_TEXTO DE LEITURA:_
Não, apenas garante que eles não fujam da possibilidade de ganhar mais
dinheiro.
Por que meninas não pedem Mas
todos esses estudos ignoram um aspecto importante: as pessoas não
esperam que mulheres sejam agressivas e competitivas. Outras pesquisas
mostram que, quando elas são gananciosas e começam a subir de cargo, as
pessoas deixam de gostar delas. Para um homem, o fato de ser
bem-sucedido o torna um cara bacana e admirável. Para uma mulher, basta
ela virar chefe para que as pessoas comecem a enxergá-la com
desconfiança. "Sucesso e admiração caminham juntos nos homens, mas não
nas mulheres. Todas nós sabemos que isso é verdade", disse Sheryl
Sandberg, COO (chefe de operações) do Facebook, em uma apresentação no
fórum de tendências TED. E esse é apenas um dos contratempos que as
mulheres bem-sucedidas encontram na carreira. Há piores.

_O QUE FAZER:_
1. Quais nomes próprios aparecem no texto sobre mulheres bem-sucedidas?
2. Retome o texto sobre mulheres bem-sucedidas logo após a última frase e dê continuidade a ele.

_INFORMAÇÕES FORNECIDAS:_

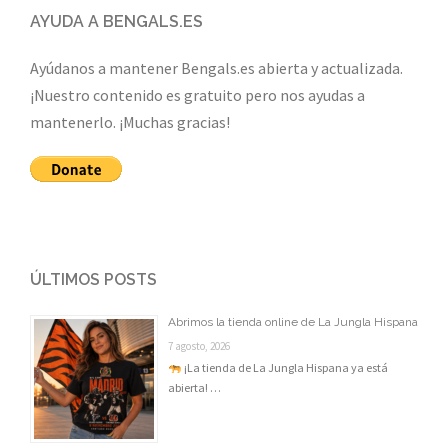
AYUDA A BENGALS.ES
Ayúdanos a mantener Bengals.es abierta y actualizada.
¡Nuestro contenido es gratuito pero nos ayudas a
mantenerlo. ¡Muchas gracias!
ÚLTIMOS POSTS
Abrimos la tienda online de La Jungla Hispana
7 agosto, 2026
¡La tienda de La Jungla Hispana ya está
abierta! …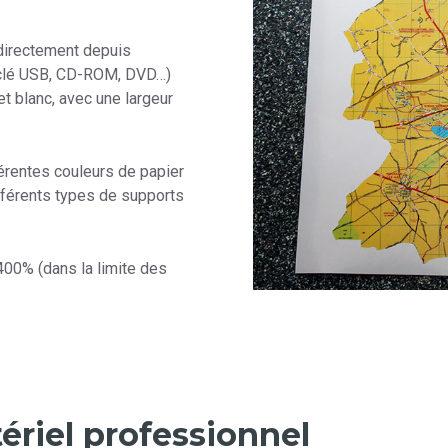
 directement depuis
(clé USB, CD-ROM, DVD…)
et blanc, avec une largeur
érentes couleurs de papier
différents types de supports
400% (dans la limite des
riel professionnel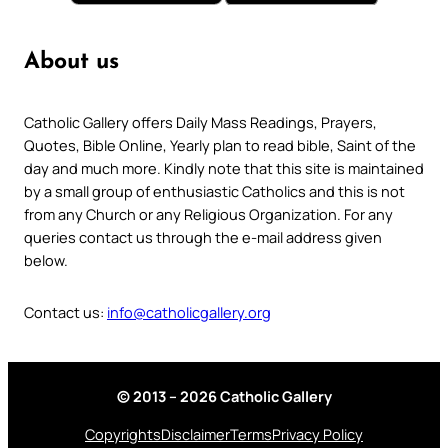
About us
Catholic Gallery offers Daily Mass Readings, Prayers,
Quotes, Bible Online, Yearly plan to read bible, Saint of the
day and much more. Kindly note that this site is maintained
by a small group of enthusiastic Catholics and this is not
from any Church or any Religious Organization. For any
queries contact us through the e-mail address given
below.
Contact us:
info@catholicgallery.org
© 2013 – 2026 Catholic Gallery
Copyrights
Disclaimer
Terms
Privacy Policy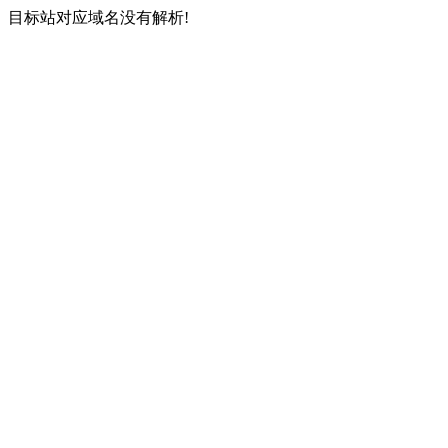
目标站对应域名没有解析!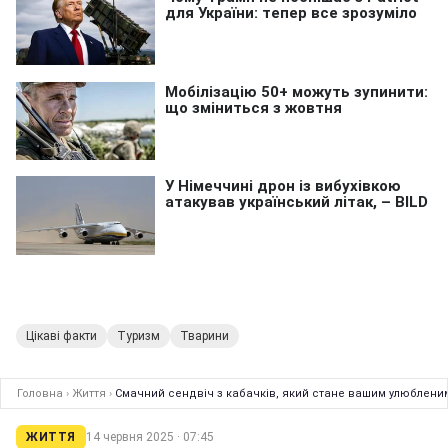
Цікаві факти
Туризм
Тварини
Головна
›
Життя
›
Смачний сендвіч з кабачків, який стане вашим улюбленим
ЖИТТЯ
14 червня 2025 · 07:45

...

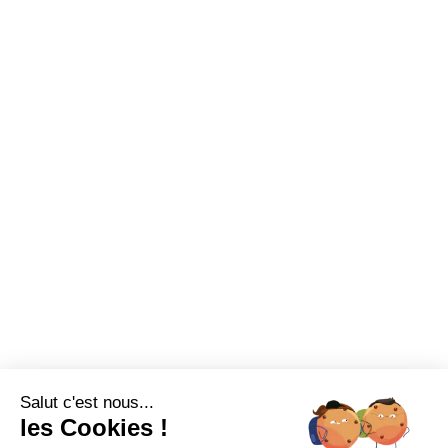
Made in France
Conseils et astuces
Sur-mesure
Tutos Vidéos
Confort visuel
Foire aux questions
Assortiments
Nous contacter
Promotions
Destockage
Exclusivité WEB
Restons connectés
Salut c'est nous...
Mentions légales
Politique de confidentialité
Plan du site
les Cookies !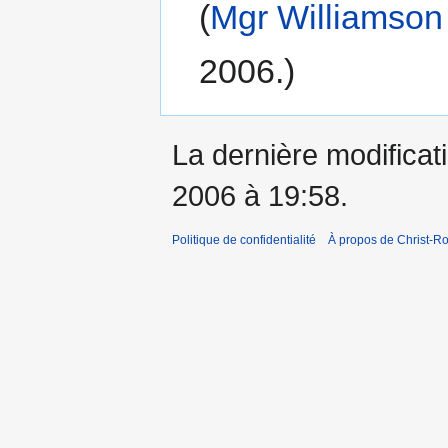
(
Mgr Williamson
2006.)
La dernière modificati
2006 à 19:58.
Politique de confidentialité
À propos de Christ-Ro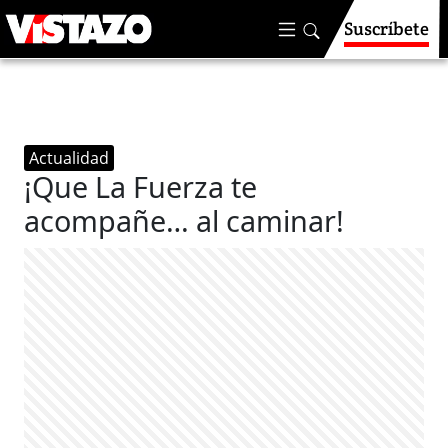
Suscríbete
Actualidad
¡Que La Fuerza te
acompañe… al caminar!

_RESPOSTAS POR TAREFA:_
1. Sheryl Sandberg, Facebook, TED

2.
Em
1996, Ben Barres, neurobiólogo da Universidade Stanford, deu uma
palestra sobre células nervosas para uma plateia de cientistas. A
apresentação foi um sucesso: Ben foi aplaudido e ainda ouviu elogios:
"Seu trabalho é muito melhor do que o da sua irmã". Só havia um
problema: o cientista não tem irmã - a pessoa a que ele foi comparado
era Barbara Barres, o próprio Ben antes de passar por uma mudança de
sexo. Assim, Ben constatou as diferenças de expectativa que os gêneros
enfrentam. Quando ele era ela, tinha de provar sua capacidade com mais
frequência do que depois que virou homem. Um estudo feito na
Universidade de Chicago com transexuais revelou numericamente essa
diferença. Homens que viram mulheres recebem um salário 32% menor do que
antes da troca de sexo. Já mulheres que viram homens ganham um aumento
de 1,5%.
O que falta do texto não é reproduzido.